··· Records supplied
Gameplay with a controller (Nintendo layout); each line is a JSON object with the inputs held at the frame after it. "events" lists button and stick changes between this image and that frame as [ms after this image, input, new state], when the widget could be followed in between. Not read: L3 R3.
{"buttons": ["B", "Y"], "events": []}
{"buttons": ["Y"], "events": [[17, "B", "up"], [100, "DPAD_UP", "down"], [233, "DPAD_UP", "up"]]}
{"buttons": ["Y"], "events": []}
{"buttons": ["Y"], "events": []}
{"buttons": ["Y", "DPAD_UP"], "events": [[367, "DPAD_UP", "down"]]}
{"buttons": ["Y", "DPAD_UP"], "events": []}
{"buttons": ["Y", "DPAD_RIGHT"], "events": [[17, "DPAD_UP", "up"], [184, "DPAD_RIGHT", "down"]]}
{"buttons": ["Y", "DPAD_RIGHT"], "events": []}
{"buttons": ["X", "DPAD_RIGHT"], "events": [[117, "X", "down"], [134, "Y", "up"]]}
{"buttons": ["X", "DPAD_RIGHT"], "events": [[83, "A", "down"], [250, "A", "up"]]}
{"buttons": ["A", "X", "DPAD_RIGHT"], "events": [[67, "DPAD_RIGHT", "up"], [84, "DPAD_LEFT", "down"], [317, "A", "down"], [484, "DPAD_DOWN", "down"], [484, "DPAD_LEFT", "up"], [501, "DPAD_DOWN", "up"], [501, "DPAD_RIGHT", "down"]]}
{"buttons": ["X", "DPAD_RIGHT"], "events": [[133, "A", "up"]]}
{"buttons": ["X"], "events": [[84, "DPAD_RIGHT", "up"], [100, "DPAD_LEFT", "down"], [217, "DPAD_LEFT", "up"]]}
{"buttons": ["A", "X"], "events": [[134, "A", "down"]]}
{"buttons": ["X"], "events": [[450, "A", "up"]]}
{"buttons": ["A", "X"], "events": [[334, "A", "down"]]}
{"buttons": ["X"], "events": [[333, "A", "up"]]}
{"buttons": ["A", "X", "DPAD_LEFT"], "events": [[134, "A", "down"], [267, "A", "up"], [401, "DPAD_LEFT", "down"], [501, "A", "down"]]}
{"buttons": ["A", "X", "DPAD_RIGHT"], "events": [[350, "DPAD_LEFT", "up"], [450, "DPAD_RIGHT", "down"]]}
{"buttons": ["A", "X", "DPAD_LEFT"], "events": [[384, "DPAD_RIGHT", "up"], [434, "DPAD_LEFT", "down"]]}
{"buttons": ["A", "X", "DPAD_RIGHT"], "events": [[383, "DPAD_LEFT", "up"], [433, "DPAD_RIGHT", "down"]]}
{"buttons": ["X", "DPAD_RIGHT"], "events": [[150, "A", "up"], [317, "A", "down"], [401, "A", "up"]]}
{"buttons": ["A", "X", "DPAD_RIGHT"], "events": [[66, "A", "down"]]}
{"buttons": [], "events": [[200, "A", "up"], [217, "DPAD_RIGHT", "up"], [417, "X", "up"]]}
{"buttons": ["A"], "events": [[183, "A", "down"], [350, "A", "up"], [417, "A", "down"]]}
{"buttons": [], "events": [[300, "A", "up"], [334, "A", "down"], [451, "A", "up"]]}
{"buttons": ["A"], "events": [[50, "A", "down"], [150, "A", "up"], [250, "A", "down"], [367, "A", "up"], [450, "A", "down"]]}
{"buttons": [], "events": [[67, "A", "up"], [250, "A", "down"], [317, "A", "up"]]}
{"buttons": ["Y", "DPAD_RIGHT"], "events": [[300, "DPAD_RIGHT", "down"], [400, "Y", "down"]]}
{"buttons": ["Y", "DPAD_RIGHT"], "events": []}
······
What you need to do: Copy the data above in full, character for character.

Exercise response:
Gameplay with a controller (Nintendo layout); each line is a JSON object with the inputs held at the frame after it. "events" lists button and stick changes between this image and that frame as [ms after this image, input, new state], when the widget could be followed in between. Not read: L3 R3.
{"buttons": ["B", "Y"], "events": []}
{"buttons": ["Y"], "events": [[17, "B", "up"], [100, "DPAD_UP", "down"], [233, "DPAD_UP", "up"]]}
{"buttons": ["Y"], "events": []}
{"buttons": ["Y"], "events": []}
{"buttons": ["Y", "DPAD_UP"], "events": [[367, "DPAD_UP", "down"]]}
{"buttons": ["Y", "DPAD_UP"], "events": []}
{"buttons": ["Y", "DPAD_RIGHT"], "events": [[17, "DPAD_UP", "up"], [184, "DPAD_RIGHT", "down"]]}
{"buttons": ["Y", "DPAD_RIGHT"], "events": []}
{"buttons": ["X", "DPAD_RIGHT"], "events": [[117, "X", "down"], [134, "Y", "up"]]}
{"buttons": ["X", "DPAD_RIGHT"], "events": [[83, "A", "down"], [250, "A", "up"]]}
{"buttons": ["A", "X", "DPAD_RIGHT"], "events": [[67, "DPAD_RIGHT", "up"], [84, "DPAD_LEFT", "down"], [317, "A", "down"], [484, "DPAD_DOWN", "down"], [484, "DPAD_LEFT", "up"], [501, "DPAD_DOWN", "up"], [501, "DPAD_RIGHT", "down"]]}
{"buttons": ["X", "DPAD_RIGHT"], "events": [[133, "A", "up"]]}
{"buttons": ["X"], "events": [[84, "DPAD_RIGHT", "up"], [100, "DPAD_LEFT", "down"], [217, "DPAD_LEFT", "up"]]}
{"buttons": ["A", "X"], "events": [[134, "A", "down"]]}
{"buttons": ["X"], "events": [[450, "A", "up"]]}
{"buttons": ["A", "X"], "events": [[334, "A", "down"]]}
{"buttons": ["X"], "events": [[333, "A", "up"]]}
{"buttons": ["A", "X", "DPAD_LEFT"], "events": [[134, "A", "down"], [267, "A", "up"], [401, "DPAD_LEFT", "down"], [501, "A", "down"]]}
{"buttons": ["A", "X", "DPAD_RIGHT"], "events": [[350, "DPAD_LEFT", "up"], [450, "DPAD_RIGHT", "down"]]}
{"buttons": ["A", "X", "DPAD_LEFT"], "events": [[384, "DPAD_RIGHT", "up"], [434, "DPAD_LEFT", "down"]]}
{"buttons": ["A", "X", "DPAD_RIGHT"], "events": [[383, "DPAD_LEFT", "up"], [433, "DPAD_RIGHT", "down"]]}
{"buttons": ["X", "DPAD_RIGHT"], "events": [[150, "A", "up"], [317, "A", "down"], [401, "A", "up"]]}
{"buttons": ["A", "X", "DPAD_RIGHT"], "events": [[66, "A", "down"]]}
{"buttons": [], "events": [[200, "A", "up"], [217, "DPAD_RIGHT", "up"], [417, "X", "up"]]}
{"buttons": ["A"], "events": [[183, "A", "down"], [350, "A", "up"], [417, "A", "down"]]}
{"buttons": [], "events": [[300, "A", "up"], [334, "A", "down"], [451, "A", "up"]]}
{"buttons": ["A"], "events": [[50, "A", "down"], [150, "A", "up"], [250, "A", "down"], [367, "A", "up"], [450, "A", "down"]]}
{"buttons": [], "events": [[67, "A", "up"], [250, "A", "down"], [317, "A", "up"]]}
{"buttons": ["Y", "DPAD_RIGHT"], "events": [[300, "DPAD_RIGHT", "down"], [400, "Y", "down"]]}
{"buttons": ["Y", "DPAD_RIGHT"], "events": []}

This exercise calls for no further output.